Her main focus in painting is abstraction, heavily influenced by her background in sculpture, which leads her to perceive compositions as multidimensional and almost tangible. When painting, she creates her own rules and games, deriving pleasure from breaking them.
GCHQ’s Historical Department preserves the rich legacy of cryptographic innovation and intelligence work that has shaped global security. Their expertise and dedication to maintaining an extraordinary collection of artefacts provide invaluable insight into the development of modern cryptography and computing.
We are profoundly grateful to GCHQ for their support of the exhibition through the loan of artefacts that illuminate the pioneering work carried out by the GPO engineers who built Colossus during WWII.
The Post Office Remembrance Fellowship’s (PORF) generous grant supporting the renewal of the roofs over the historic Tunny and Colossus galleries has safeguarded the preservation of these iconic spaces, ensuring the legacy of their groundbreaking wartime achievements continues to inspire future generations. As part of this grant, TNMOC was able to fund this exhibition, allowing us to share the remarkable story of Colossus and the brilliant minds behind its creation.

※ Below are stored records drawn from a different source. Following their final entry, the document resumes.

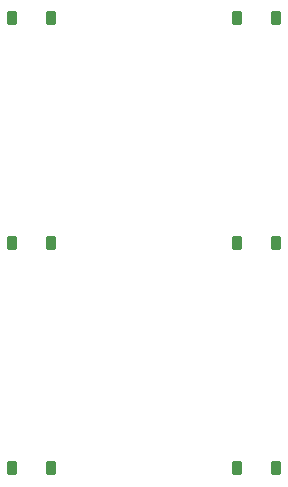
<source format=gbp>
G04 #@! TF.GenerationSoftware,KiCad,Pcbnew,7.0.5*
G04 #@! TF.CreationDate,2023-08-03T23:05:53+08:00*
G04 #@! TF.ProjectId,LB,4c422e6b-6963-4616-945f-706362585858,rev?*
G04 #@! TF.SameCoordinates,Original*
G04 #@! TF.FileFunction,Paste,Bot*
G04 #@! TF.FilePolarity,Positive*
%FSLAX46Y46*%
G04 Gerber Fmt 4.6, Leading zero omitted, Abs format (unit mm)*
G04 Created by KiCad (PCBNEW 7.0.5) date 2023-08-03 23:05:53*
%MOMM*%
%LPD*%
G01*
G04 APERTURE LIST*
G04 Aperture macros list*
%AMRoundRect*
0 Rectangle with rounded corners*
0 $1 Rounding radius*
0 $2 $3 $4 $5 $6 $7 $8 $9 X,Y pos of 4 corners*
0 Add a 4 corners polygon primitive as box body*
4,1,4,$2,$3,$4,$5,$6,$7,$8,$9,$2,$3,0*
0 Add four circle primitives for the rounded corners*
1,1,$1+$1,$2,$3*
1,1,$1+$1,$4,$5*
1,1,$1+$1,$6,$7*
1,1,$1+$1,$8,$9*
0 Add four rect primitives between the rounded corners*
20,1,$1+$1,$2,$3,$4,$5,0*
20,1,$1+$1,$4,$5,$6,$7,0*
20,1,$1+$1,$6,$7,$8,$9,0*
20,1,$1+$1,$8,$9,$2,$3,0*%
G04 Aperture macros list end*
%ADD10RoundRect,0.225000X-0.225000X-0.375000X0.225000X-0.375000X0.225000X0.375000X-0.225000X0.375000X0*%
G04 APERTURE END LIST*
D10*
X119280000Y-66990000D03*
X122580000Y-66990000D03*
X138330000Y-86040000D03*
X141630000Y-86040000D03*
X119280000Y-86040000D03*
X122580000Y-86040000D03*
X119280000Y-47940000D03*
X122580000Y-47940000D03*
X138330000Y-66990000D03*
X141630000Y-66990000D03*
X138330000Y-47940000D03*
X141630000Y-47940000D03*
M02*

</source>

Speaking about the partnership, Alan Bealby, Chair of PORF, remarked that “the Post Office Remembrance Fellowship are delighted to be supporting The National Museum of Computing in their tremendous work in preserving and exhibiting the wartime computing technology, so vital to code breaking during WW2, and the subsequent computer and digital developments. The Museum does such a great job of recognising the skills and dedication of all those who gave so much in the two World Wars.”